Aspect Légal Régulation

La BCE va commencer à étudier l’idée d’un euro numérique, son développement pourrait débuter dans 2 ans

Christine Lagarde BCE

La Banque cen­trale euro­péenne (BCE) a récem­ment révé­lé qu’elle allait « étu­dier » la créa­tion d’un euro numé­rique pen­dant une durée de deux ans. Chris­tine Lagarde, sa pré­si­dente, estime que l’ins­ti­tu­tion doit répondre à la demande des popu­la­tions tout en s’ef­for­çant de pro­po­ser une solu­tion qui « ne mette pas en péril l’en­semble du sys­tème bancaire. »

Deux ans pour étudier un potentiel euro numérique

Chris­tine Lagarde, la pré­si­dente de la BCE, a récem­ment évo­qué la ques­tion des mon­naies numé­riques de banques cen­trales – en par­ti­cu­lier celle d’un euro numé­rique –  dans un entre­tien accor­dé à Klaus Schwab, fon­da­teur et pré­sident exé­cu­tif du Forum éco­no­mique mondial.
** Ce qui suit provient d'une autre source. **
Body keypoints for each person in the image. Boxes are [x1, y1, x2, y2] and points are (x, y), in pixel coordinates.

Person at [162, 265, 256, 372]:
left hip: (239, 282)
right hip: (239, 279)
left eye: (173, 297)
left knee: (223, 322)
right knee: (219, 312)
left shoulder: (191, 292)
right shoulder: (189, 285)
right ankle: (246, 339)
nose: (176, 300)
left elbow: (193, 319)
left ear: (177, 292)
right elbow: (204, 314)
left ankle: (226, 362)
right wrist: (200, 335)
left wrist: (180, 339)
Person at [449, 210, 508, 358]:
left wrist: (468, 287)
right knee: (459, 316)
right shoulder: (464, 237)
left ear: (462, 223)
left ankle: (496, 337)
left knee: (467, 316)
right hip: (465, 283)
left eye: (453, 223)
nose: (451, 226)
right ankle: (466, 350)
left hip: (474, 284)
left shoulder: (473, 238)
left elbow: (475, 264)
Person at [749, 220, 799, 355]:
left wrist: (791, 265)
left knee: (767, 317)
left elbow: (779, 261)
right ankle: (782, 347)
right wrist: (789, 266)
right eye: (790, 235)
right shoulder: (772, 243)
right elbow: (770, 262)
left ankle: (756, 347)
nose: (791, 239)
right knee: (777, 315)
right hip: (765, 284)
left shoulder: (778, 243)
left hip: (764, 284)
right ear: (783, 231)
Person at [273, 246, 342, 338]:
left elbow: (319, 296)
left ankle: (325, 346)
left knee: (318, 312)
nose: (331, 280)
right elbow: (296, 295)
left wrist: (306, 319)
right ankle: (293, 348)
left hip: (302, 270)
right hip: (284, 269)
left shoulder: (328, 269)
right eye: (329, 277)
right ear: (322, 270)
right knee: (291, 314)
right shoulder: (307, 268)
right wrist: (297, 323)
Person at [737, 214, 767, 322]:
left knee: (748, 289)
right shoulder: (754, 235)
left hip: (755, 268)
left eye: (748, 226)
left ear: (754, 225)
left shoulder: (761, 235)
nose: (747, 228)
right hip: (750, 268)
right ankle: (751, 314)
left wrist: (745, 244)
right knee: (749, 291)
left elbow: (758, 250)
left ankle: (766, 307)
Suite à cet entre­tien, elle avait publié le tweet suivant :

« À la BCE, nous pen­sons que nous devons êtes prêts et dis­po­ser de la tech­no­lo­gie requise pour répondre aux besoins de la popu­la­tion. C’est la rai­son pour laquelle nous lan­çons une étude de deux ans en vue de déve­lop­per un euro numérique ».
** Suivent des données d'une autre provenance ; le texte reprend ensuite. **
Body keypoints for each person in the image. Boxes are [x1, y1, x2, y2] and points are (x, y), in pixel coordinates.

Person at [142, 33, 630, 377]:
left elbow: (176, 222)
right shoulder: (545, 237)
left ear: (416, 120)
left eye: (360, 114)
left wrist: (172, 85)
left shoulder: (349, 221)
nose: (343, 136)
Voi­ci ce que l’on peut lire à ce sujet sur le site de la BCE :

« Nous allons com­men­cer à tra­vailler sur ce à quoi pour­rait res­sem­bler un euro numé­rique. Cette phase d’in­ves­ti­ga­tion démar­re­ra en octobre 2021 et dure­ra envi­ron 2 ans », pré­cise l’institution.

« Nous allons cher­cher à voir com­ment un euro numé­rique pour­rait être déve­lop­pé, et com­ment il pour­rait être dis­tri­bué aux com­mer­çants et aux citoyens. Nous allons éga­le­ment éva­luer l’im­pact qu’il pour­rait avoir sur les mar­chés, ain­si que les modi­fi­ca­tions qui devraient être appor­tées à la légis­la­tion européenne ».

Ne pas mettre en péril le système bancaire

Afin de jus­ti­fier cette ini­tia­tive, Chris­tine Lagarde avait décla­ré à M. Schwab que « si les consom­ma­teurs [pré­fé­raient] uti­li­ser une mon­naie numé­rique plu­tôt que des espèces, ils devraient pou­voir le faire ».

« Nous devrions répondre à cette demande », avait-elle ajouté.
« Et nous assu­rer que nous dis­po­sons d’une solu­tion euro­péenne, sécu­ri­sée[…], qui puisse être uti­li­sée comme moyen de paie­ment pour­vu de bonnes condi­tions et qui ne mette pas en péril l’en­semble du sys­tème bancaire ».

« C’est la rai­son pour laquelle nous avons déci­dé de pro­cé­der à un exa­men de deux ans, afin de nous assu­rer que nous pou­vons répondre à cette demande. Nous nous inté­res­se­rons à la dis­pon­bi­li­té – comme les espèces qui sont dis­po­nibles et qui conti­nue­ront à l’être, selon les choix des consom­ma­teurs –, à la sûre­té et à la sécu­ri­té du dis­po­si­tif per­met­tant d’ef­fec­tuer des tran­sac­tions, à la sim­pli­ci­té d’u­ti­li­sa­tion, aux frais de tran­sac­tions, ain­si qu’à la pos­si­bi­li­té d’of­fr­rir des modes de tran­sac­tion qui seront recon­nus et accep­tés non seule­ment dans la zone euro, mais éga­le­ment dans le monde entier ».

Selon la BCE, ce n’est qu’à l’is­sue de cette période de deux ans qu’une déci­sion sera prise concer­nant cet euro numérique :

« Une fois que la phase d’exa­men sera ter­mi­née, nous déci­de­rons de com­men­cer ou non à déve­lop­per un euro numé­rique. Nous crée­rons et tes­te­rons alors les solu­tions pos­sibles, en col­la­bo­rant avec les banques et les entre­prises qui pour­ront nous four­nir la tech­no­lo­gie et les ser­vices de paie­ments adéquats ».